Pasados los días conmemorativos, los atentados del 11 de septiembre de 2001 serán relegados nuevamente a algún lugar de la memoria y su secuela, las medidas adoptadas para prevenir nuevos atentados, que afectan la vida de millones de personas, pero se han vuelto parte de la rutina, suscitarán poca controversia a escala nacional.

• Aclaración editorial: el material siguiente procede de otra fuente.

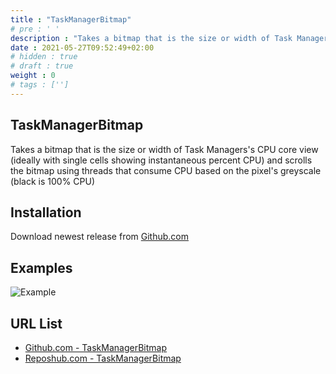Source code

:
 ```yaml
---
title : "TaskManagerBitmap"
# pre : ' '
description : "Takes a bitmap that is the size or width of Task Managers's CPU core view (ideally with single cells showing instantaneous percent CPU) and scrolls the bitmap using threads that consume CPU based on the pixel's greyscale (black is 100% CPU)."
date : 2021-05-27T09:52:49+02:00
# hidden : true
# draft : true
weight : 0
# tags : ['']
---
```


## TaskManagerBitmap

Takes a bitmap that is the size or width of Task Managers's CPU core view (ideally with single cells showing instantaneous percent CPU) and scrolls the bitmap using threads that consume CPU based on the pixel's greyscale (black is 100% CPU)

## Installation

Download newest release from [Github.com](https://github.com/markrussinovich/TaskManagerBitmap)

## Examples

![Example](images/example.gif)

## URL List

- [Github.com - TaskManagerBitmap](https://github.com/markrussinovich/TaskManagerBitmap)
- [Reposhub.com - TaskManagerBitmap](https://reposhub.com/cpp/image-processing/markrussinovich-TaskManagerBitmap.html)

Pero en un aspecto quizá los atentados todavía tienen una vigencia importante. Tiene que ver con el endurecimiento de la actitud de cierto sector del Partido Republicano y del ala derechista y sureña del Partido Demócrata hacia el mundo exterior. En temas como la inmigración, el presupuesto de Defensa, las relaciones con Europa o la manera de abordar la “primavera árabe” se nota en este sector una tendencia aislacionista y proteccionista. Sus exponentes principales han pasado de la ofensiva universal contra el terror y la búsqueda mundial de aliados a despreciar todo lo que tenga que ver con el mundo exterior y amurallarse mentalmente dentro del país. Es muy probable que en las elecciones primarias del Partido Republicano esta actitud sea un componente fundamental de la lid. También, que una vez definida la candidatura republicana, se inviertan los papeles con respecto a las elecciones presidenciales anteriores, cuando era el candidato demócrata el que pedía menos activismo internacional y más énfasis local, y el republicano el que decía lo contrario.